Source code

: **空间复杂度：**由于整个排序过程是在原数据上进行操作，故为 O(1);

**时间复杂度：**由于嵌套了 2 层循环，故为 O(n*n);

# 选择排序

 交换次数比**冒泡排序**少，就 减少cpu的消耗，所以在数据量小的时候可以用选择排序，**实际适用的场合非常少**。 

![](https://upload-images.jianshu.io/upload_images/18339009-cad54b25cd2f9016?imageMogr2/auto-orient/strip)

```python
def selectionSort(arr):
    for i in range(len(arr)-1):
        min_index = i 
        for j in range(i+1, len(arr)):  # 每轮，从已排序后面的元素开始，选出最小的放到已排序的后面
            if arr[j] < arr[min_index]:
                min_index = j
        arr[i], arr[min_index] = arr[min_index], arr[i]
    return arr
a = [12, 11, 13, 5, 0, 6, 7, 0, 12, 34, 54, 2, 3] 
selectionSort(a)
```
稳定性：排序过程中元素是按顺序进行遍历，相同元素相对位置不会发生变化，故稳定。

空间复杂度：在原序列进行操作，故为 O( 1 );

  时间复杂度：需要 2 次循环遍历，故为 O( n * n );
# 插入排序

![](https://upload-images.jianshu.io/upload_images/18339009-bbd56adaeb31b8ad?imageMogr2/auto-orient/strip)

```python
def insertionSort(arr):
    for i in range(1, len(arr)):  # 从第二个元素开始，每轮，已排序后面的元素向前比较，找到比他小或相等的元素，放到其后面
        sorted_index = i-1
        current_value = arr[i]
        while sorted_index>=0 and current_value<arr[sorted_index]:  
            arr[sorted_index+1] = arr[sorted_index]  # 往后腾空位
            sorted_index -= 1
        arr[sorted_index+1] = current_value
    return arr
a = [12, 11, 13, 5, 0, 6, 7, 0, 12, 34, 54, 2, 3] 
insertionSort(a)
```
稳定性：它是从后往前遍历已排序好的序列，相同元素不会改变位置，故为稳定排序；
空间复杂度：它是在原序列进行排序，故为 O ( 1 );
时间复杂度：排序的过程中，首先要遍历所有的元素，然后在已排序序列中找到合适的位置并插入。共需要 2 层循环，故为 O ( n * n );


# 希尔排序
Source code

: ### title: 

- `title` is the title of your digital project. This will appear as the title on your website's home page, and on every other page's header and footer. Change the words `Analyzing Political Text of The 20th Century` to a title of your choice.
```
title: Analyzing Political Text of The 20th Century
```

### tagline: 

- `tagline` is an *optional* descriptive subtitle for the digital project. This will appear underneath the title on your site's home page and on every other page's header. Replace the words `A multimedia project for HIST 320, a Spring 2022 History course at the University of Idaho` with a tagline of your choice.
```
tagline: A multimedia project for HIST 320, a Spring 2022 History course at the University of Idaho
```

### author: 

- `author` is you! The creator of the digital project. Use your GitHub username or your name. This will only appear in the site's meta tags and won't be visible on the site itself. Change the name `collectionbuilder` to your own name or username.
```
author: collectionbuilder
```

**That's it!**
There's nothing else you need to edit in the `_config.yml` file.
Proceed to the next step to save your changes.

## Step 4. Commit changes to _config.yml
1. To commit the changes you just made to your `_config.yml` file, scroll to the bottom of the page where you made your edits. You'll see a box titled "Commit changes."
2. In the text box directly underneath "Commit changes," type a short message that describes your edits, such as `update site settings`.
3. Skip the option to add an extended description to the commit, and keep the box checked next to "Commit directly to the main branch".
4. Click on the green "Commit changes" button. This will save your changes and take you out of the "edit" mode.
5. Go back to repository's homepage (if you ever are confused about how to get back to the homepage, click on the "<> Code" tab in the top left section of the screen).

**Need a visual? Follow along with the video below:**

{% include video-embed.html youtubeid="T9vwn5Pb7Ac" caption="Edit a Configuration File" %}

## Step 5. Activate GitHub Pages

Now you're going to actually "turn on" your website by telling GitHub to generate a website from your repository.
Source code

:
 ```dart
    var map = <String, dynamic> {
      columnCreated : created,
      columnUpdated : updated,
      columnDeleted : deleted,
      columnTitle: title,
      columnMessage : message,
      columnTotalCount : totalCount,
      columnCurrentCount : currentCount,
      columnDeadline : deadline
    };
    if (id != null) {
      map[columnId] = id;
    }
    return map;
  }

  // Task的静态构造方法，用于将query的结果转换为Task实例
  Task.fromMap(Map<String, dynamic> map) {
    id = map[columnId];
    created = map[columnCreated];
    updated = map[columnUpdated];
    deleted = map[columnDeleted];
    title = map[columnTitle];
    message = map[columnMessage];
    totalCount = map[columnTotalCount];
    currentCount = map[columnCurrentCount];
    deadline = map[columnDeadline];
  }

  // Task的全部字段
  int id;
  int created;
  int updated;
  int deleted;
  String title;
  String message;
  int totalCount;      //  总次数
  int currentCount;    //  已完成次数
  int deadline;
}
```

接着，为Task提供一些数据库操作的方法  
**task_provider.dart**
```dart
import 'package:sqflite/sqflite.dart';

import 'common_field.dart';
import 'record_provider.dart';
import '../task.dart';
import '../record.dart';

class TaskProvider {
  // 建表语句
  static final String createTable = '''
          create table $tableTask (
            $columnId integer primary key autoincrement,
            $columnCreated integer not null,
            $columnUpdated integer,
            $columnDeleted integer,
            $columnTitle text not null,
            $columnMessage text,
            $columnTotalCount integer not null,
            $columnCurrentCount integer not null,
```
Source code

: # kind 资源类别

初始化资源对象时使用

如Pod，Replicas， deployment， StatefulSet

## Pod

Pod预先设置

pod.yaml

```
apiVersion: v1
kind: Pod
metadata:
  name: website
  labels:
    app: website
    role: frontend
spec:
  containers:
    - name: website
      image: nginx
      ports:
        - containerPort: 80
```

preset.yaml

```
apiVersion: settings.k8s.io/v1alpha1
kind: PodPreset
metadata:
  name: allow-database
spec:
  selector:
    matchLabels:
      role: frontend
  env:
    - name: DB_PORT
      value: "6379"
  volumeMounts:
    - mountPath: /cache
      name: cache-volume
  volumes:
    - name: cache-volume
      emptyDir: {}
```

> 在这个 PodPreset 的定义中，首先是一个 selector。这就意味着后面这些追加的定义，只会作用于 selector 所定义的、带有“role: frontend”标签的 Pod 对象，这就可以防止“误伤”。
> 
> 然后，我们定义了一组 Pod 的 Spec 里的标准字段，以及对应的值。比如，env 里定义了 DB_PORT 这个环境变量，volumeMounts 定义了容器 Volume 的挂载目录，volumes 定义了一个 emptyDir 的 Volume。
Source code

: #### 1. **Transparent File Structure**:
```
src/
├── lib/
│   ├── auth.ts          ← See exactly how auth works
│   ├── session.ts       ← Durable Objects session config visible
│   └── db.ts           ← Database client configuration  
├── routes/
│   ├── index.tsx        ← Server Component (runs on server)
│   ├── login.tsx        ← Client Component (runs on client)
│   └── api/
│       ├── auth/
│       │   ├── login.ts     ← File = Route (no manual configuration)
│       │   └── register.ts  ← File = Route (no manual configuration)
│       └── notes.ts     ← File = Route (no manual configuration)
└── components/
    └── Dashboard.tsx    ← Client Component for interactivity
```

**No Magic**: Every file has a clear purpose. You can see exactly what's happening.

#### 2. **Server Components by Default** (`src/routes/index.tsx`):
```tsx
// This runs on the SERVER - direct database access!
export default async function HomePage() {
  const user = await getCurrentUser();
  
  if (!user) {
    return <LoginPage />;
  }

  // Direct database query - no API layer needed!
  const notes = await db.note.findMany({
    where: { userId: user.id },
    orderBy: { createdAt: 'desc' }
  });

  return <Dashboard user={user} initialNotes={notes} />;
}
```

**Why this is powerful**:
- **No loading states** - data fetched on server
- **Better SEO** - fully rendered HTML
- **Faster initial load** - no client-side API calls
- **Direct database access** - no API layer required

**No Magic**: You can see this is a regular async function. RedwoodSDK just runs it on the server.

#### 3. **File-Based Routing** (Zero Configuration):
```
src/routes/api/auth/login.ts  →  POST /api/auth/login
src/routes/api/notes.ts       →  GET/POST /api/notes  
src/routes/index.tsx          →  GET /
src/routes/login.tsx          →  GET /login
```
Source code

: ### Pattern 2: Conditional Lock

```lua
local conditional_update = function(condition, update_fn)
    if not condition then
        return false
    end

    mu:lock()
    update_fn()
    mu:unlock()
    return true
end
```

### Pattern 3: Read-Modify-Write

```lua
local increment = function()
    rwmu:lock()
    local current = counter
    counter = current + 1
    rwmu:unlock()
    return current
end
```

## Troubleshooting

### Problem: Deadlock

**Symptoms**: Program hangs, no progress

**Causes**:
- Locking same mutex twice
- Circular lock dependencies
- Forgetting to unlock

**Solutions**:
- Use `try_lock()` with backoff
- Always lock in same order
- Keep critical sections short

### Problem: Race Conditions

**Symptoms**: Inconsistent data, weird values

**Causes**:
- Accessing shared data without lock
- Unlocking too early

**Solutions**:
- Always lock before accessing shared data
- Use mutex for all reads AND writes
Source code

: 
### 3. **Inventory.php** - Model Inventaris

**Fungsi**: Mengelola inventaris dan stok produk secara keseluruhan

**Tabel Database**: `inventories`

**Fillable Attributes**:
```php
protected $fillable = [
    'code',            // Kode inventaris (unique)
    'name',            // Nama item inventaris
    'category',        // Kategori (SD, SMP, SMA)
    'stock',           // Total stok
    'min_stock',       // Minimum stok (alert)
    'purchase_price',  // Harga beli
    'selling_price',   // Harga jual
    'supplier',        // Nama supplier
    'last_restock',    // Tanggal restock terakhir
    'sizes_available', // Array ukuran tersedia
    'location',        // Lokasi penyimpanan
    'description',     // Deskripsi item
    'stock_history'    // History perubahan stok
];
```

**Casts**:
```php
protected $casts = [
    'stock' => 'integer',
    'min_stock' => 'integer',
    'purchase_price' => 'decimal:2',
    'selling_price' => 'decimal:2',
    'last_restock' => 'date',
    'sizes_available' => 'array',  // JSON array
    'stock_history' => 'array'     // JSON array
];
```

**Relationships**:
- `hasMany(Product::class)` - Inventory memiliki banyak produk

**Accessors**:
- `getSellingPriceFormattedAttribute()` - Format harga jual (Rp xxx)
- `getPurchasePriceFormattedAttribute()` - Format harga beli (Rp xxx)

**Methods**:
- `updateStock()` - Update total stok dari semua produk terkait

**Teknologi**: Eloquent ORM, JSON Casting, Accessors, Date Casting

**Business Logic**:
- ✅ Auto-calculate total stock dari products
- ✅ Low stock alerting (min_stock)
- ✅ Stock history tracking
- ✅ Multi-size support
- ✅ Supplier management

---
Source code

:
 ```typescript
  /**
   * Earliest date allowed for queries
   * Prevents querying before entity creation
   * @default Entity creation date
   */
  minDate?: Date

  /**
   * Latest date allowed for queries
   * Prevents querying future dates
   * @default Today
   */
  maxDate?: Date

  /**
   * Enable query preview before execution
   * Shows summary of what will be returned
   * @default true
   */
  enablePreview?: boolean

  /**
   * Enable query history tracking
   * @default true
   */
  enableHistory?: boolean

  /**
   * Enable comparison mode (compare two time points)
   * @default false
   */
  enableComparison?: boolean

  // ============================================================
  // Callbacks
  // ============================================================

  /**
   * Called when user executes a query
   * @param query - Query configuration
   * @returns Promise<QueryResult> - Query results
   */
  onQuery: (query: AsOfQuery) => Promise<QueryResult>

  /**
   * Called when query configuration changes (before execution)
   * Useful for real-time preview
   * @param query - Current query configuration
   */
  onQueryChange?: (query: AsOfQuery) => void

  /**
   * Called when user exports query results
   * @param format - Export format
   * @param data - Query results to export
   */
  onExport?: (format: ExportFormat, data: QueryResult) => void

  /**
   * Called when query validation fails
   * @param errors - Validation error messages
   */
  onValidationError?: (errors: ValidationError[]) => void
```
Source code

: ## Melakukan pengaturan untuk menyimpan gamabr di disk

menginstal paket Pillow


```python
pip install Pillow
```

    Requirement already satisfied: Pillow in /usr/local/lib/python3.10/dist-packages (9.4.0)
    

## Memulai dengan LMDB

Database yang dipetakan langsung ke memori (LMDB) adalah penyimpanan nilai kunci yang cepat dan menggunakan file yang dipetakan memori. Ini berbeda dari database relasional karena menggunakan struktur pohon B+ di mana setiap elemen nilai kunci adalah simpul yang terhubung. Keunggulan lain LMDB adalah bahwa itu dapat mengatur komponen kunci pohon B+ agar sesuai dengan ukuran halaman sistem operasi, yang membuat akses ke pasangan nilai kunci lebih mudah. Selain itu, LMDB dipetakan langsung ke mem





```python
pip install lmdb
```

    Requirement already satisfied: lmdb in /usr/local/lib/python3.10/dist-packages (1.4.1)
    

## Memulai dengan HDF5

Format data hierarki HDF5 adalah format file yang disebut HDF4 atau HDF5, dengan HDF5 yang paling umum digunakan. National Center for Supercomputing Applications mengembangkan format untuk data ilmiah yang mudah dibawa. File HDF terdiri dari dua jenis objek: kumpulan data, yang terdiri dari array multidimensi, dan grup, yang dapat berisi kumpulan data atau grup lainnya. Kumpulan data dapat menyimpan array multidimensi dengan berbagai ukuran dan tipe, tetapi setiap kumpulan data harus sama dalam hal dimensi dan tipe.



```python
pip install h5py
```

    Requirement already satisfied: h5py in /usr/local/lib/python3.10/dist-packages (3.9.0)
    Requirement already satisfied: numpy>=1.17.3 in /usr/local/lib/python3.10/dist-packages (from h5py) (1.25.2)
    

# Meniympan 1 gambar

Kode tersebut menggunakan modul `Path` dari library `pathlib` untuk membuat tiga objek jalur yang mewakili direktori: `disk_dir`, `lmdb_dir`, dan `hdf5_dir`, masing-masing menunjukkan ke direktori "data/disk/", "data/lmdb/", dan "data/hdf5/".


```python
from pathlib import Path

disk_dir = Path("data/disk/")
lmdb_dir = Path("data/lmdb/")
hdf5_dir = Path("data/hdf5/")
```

### Task details
Beginning of the records through the line with "稳定性：排序过程中元素是按顺序进行遍历，相同元素相对位置不会发生变化，故稳定。": return that span exactly and stop there.

### Answer space
Source code

: **空间复杂度：**由于整个排序过程是在原数据上进行操作，故为 O(1);

**时间复杂度：**由于嵌套了 2 层循环，故为 O(n*n);

# 选择排序

 交换次数比**冒泡排序**少，就 减少cpu的消耗，所以在数据量小的时候可以用选择排序，**实际适用的场合非常少**。 

![](https://upload-images.jianshu.io/upload_images/18339009-cad54b25cd2f9016?imageMogr2/auto-orient/strip)

```python
def selectionSort(arr):
    for i in range(len(arr)-1):
        min_index = i 
        for j in range(i+1, len(arr)):  # 每轮，从已排序后面的元素开始，选出最小的放到已排序的后面
            if arr[j] < arr[min_index]:
                min_index = j
        arr[i], arr[min_index] = arr[min_index], arr[i]
    return arr
a = [12, 11, 13, 5, 0, 6, 7, 0, 12, 34, 54, 2, 3] 
selectionSort(a)
```
稳定性：排序过程中元素是按顺序进行遍历，相同元素相对位置不会发生变化，故稳定。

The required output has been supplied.